Le témoignage du directeur du FBI, Christopher Wray, devant le panel de sénateurs chargés d’examiner de près les circonstances ayant entouré l’envahissement du Capitole le 6 janvier dernier, était d’autant plus attendu qu’on était curieux de savoir comment la plus grande police du monde avait fait pour commettre le pire ratage de sa carrière. On peut exprimer la chose autrement : avait-elle fait exprès de laisser le Capitole sans protection particulière ce jour-là, tout en sachant à quoi il allait être exposé, ou bien était-elle en fait la police la plus mauvaise du monde, ce qui alors expliquerait bien qu’elle n’ait rien vu venir ? Dans le premier cas, sa réputation serait sauve, si sa fidélité à l’Etat américain serait, elle par contre, remise en cause. Et dans le second, elle serait à refaire, et vite, parce que les Etats-Unis seraient exposés à tous les dangers internes possibles et imaginables. Or de ceux-ci, il n’en manque pas par les temps qui courent. La tâche de son directeur à cette occasion ne pouvait qu’être difficile, des plus pénibles même, puisqu’il s’agissait pour lui de sauver sa réputation sous le double rapport de la compétence technique et de la fiabilité politique. Et d’abord, a-t-il commencé par dire, l’attaque du 6 janvier, pour nous aussi, ce n’est pas un acte criminel comme un autre, c’est un acte terroriste. Qui plus est, pas n’importe quel acte terroriste, mais un acte terroriste interne, domestique, américano-américain.

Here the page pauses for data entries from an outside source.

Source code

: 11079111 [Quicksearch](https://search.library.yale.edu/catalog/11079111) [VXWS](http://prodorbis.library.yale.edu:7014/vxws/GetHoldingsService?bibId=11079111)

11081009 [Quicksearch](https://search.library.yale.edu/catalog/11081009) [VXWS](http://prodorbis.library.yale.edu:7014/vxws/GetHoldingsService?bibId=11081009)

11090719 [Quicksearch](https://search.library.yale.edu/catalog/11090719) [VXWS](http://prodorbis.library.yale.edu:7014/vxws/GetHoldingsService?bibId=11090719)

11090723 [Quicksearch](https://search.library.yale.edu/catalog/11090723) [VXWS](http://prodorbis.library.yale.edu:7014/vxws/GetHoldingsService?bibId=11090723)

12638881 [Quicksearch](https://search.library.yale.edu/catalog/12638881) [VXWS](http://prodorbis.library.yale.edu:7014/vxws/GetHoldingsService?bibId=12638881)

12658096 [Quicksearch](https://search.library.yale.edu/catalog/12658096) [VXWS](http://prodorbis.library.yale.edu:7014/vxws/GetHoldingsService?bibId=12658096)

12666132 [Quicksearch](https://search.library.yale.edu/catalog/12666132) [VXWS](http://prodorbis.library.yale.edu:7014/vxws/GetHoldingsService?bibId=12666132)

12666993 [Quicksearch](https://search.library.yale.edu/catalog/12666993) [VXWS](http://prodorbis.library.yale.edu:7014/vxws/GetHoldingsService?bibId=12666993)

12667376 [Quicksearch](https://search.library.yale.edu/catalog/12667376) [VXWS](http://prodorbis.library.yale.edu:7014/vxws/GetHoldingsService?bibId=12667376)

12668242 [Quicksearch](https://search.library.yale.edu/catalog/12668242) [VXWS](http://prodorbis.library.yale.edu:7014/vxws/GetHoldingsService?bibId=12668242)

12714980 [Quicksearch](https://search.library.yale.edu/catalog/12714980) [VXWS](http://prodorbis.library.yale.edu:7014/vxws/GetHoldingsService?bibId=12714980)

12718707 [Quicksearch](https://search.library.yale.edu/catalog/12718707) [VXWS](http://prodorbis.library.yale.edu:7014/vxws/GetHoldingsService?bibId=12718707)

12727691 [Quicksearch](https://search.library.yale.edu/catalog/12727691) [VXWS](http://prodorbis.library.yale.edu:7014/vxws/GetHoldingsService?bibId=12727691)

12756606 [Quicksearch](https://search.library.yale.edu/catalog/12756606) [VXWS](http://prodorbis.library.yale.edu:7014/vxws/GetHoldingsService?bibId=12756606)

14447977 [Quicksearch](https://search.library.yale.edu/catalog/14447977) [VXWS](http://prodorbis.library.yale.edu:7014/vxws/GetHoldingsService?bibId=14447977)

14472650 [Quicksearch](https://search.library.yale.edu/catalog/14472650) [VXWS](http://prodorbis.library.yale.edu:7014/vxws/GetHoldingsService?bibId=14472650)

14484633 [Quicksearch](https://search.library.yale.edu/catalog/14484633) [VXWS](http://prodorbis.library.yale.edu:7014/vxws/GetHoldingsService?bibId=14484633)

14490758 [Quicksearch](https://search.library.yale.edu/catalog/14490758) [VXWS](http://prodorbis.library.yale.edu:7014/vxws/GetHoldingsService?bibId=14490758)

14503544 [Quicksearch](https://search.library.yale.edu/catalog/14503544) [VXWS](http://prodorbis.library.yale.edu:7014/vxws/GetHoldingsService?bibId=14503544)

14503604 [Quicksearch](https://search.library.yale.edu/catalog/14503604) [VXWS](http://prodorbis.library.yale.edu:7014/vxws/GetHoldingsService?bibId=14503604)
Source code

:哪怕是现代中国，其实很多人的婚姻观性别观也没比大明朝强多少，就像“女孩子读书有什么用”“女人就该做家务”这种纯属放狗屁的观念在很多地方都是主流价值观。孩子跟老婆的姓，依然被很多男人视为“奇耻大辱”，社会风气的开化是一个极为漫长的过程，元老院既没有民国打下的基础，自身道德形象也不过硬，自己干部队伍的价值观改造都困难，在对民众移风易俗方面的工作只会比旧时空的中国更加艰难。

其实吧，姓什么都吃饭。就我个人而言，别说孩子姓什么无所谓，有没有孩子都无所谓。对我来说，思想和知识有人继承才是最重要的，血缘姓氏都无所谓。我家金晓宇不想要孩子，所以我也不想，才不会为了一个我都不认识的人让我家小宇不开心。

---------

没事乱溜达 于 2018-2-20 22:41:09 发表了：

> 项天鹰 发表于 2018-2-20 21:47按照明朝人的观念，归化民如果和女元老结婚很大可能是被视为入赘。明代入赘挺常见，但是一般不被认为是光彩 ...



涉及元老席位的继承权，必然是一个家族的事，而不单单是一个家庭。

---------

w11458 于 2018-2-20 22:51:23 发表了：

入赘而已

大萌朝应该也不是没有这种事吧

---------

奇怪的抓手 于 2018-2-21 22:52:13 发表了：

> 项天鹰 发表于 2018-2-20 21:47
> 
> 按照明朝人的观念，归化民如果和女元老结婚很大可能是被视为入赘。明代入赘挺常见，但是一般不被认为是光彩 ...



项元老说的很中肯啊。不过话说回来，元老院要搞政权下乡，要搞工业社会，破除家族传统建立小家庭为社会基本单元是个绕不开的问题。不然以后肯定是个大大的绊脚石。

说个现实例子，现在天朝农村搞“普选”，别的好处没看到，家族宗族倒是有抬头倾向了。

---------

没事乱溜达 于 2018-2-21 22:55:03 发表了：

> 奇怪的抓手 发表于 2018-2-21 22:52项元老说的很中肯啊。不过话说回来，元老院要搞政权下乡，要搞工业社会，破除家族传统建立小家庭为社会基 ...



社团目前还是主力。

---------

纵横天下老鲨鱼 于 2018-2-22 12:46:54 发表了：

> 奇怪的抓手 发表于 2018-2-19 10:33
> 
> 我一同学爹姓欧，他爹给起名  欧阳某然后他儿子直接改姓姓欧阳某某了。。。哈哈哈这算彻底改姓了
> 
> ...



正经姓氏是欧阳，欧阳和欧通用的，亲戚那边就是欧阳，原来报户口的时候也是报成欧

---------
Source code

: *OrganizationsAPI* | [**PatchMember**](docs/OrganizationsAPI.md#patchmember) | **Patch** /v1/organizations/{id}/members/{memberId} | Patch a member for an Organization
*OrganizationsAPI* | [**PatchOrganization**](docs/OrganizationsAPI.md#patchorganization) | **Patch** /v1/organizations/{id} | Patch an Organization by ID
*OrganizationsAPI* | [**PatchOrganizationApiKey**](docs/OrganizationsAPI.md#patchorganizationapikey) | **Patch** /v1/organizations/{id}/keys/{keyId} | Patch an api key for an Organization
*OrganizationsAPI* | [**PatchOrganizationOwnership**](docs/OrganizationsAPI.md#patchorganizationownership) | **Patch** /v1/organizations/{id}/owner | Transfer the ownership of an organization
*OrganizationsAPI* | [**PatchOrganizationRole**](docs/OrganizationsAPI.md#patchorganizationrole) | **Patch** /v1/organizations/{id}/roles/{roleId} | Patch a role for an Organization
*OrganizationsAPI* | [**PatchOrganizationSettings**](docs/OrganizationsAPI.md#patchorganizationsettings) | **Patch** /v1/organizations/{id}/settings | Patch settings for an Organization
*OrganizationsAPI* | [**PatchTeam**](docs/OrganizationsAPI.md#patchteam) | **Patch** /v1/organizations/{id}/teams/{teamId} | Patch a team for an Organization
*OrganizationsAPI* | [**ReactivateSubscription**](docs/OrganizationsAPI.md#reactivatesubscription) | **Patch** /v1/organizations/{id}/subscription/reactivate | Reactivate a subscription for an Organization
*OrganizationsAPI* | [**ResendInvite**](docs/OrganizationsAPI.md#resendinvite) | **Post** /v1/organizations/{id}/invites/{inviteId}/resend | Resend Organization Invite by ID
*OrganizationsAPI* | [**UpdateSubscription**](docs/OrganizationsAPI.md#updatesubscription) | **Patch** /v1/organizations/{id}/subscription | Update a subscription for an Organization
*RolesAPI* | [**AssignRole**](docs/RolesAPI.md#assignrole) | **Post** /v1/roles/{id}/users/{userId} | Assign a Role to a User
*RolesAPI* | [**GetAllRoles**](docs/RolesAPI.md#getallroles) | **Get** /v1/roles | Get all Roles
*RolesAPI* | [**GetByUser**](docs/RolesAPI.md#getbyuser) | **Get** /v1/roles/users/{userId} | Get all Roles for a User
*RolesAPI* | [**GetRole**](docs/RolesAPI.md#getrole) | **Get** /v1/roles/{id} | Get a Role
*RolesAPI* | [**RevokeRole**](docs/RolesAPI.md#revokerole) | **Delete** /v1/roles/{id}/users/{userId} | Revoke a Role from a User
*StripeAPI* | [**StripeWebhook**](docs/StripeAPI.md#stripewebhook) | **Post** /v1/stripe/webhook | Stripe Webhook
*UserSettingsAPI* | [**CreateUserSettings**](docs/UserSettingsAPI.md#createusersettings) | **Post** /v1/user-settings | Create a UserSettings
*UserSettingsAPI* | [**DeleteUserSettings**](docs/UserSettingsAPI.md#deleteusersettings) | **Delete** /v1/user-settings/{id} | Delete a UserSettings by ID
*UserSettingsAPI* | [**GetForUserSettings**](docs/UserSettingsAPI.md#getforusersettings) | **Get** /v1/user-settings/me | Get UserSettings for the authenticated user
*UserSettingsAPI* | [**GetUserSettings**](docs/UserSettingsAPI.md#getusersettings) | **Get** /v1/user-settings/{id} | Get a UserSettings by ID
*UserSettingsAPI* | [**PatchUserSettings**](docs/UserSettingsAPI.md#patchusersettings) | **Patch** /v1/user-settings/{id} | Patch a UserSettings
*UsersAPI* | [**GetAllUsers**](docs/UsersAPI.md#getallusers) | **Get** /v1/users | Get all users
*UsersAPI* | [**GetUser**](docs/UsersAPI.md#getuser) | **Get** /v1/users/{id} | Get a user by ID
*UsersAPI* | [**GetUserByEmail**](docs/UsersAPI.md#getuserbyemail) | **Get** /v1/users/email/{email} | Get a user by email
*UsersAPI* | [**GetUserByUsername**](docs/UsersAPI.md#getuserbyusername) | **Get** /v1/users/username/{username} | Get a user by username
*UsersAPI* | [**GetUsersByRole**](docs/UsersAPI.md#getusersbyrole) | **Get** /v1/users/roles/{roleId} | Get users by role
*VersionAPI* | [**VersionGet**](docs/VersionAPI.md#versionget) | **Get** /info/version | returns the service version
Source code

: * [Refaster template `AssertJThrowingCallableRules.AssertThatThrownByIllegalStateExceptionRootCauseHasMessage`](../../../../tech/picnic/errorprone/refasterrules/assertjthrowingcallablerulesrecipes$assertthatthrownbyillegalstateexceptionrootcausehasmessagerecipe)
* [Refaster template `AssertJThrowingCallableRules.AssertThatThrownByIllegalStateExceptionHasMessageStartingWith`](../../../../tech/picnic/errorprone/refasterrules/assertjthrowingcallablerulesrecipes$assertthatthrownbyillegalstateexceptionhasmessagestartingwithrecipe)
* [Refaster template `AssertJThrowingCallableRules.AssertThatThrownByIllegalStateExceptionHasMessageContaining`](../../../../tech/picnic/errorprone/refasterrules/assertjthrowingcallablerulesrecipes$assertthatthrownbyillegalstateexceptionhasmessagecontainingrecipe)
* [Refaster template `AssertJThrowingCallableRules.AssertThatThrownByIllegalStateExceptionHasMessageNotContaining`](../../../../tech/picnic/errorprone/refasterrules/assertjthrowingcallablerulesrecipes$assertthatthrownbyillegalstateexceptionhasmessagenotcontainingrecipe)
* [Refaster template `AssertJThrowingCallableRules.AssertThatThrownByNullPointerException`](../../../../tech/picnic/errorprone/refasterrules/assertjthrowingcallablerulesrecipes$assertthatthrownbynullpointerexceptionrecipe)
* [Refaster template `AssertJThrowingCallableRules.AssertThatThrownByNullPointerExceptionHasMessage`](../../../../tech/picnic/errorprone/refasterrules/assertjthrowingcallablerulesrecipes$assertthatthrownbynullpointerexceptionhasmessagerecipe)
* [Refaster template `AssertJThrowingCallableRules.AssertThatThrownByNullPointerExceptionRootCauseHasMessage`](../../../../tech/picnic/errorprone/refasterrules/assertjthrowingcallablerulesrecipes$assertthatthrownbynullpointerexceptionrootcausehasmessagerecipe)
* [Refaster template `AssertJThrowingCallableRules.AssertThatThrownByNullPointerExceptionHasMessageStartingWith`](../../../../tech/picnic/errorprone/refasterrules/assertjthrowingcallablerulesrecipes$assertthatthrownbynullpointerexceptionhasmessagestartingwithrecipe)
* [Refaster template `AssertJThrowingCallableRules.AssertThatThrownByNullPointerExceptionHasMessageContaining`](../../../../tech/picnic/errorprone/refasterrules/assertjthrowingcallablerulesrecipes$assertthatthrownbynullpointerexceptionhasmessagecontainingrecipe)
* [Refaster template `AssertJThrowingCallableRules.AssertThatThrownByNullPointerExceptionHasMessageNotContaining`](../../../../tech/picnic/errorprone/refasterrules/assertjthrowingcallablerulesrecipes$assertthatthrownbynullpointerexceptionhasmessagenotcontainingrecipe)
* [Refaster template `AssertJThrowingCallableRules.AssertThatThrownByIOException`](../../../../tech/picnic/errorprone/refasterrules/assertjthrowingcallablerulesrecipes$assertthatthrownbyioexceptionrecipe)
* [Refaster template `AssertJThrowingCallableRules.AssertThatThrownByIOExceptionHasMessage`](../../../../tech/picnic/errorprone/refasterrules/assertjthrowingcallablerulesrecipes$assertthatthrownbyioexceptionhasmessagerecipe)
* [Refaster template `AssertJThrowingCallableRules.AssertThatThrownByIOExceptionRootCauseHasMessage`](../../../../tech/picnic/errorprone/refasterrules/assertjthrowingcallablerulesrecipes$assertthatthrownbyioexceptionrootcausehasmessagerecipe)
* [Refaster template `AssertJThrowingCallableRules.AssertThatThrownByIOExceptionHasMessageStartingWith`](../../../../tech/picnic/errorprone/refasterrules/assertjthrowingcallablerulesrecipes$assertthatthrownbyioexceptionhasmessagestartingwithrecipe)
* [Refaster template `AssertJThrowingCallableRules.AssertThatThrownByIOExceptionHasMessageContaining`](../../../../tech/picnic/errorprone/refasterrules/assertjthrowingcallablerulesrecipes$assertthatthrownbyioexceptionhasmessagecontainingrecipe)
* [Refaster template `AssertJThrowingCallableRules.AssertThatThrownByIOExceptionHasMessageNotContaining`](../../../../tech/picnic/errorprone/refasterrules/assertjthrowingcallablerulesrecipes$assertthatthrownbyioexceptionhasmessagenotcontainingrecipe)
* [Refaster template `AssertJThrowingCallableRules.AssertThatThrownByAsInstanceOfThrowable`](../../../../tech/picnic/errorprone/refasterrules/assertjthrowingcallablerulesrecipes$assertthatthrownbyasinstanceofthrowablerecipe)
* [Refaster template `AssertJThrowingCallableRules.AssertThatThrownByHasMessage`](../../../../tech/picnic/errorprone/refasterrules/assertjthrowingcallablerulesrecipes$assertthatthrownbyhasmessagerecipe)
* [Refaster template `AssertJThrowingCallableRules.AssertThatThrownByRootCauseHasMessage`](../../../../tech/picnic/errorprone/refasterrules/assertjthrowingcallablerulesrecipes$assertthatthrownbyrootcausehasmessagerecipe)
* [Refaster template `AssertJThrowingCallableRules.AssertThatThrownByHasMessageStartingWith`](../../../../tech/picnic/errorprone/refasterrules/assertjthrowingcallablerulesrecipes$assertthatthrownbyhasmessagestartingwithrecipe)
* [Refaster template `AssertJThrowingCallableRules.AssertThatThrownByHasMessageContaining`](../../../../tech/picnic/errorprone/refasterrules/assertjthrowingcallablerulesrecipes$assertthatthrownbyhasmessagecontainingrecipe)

Celui-là n’est le fait d’aucune organisation terroriste étrangère, dans le genre Etat islamique ou al-Qaïda. Des Américains ont planifié et exécuté une attaque contre le temple de la démocratie américaine. Remarque importante : ils n’ont pas envahi le Capitole pour s’y prendre en photo, mais bel et bien pour tuer. Pour tuer ceux qui s’y trouvent, c’est-à-dire les représentants du peuple américain. Cela vient en droit fil de la qualification de l’acte comme terroriste. Un acte terroriste dont le but ne serait pas de verser le sang, ça n’existe pas, c’est une contradiction dans les termes. Le FBI l’avait-il prévu, et en conséquence en avait-il averti ceux qui pouvaient lui faire échec de même que ses victimes potentielles ? C’est là que le directeur du FBI était attendu, davantage par les sénateurs démocrates que par leurs homologues républicains. S’il répondait oui à cette question implicite, alors il faudrait qu’il explique pourquoi les congressistes
s’étaient trouvés piégés dans le Capitole, ne devant leur salut qu’au sang-froid et au dévouement d’une poignée de policiers, probablement même à un seul d’entre eux, Eugene Goodman, qui avait réussi à entraîner la horde des tueurs loin de la salle où ils étaient rassemblés. Ce qui du même coup leur avait permis de se mettre à l’abri dans un lieu plus sûr. Prévoir en l’espèce, c’est faire prendre les mesures de sauvegarde qui s’imposent. Ce qui implique prévenir tous ceux qui doivent l’être afin que l’attaque n’ait pas lieu, ou que si elle se produisait quand même, ils puissent se défendre. Une section locale du FBI, celle de Norfolk, en Virginie, avait bien émis une alerte, en effet parvenue dans la boite aux lettres de la police du Capitole, comme quoi quelque chose de mauvais se préparait pour le lendemain, mais qui n’a fait prendre à personne la mesure du danger qui planait, ni dans le Capitole ni dans Washington. Et si d’aventure le directeur du FBI répondait non, non ses services n’avaient rien vu venir, lui qui avait commencé par dire que le terrorisme domestique se développait dans le pays, il n’aurait fait que dénoncer sa propre compétence comme celle de son organisation. Ce qui ne serait guère mieux. Dans le fait, il a répondu oui, tout en niant les conséquences logiques qui en découlent. Le FBI aurait fait son job, sauf qu’il ignorait combien ses partenaires pouvaient être aussi négligents.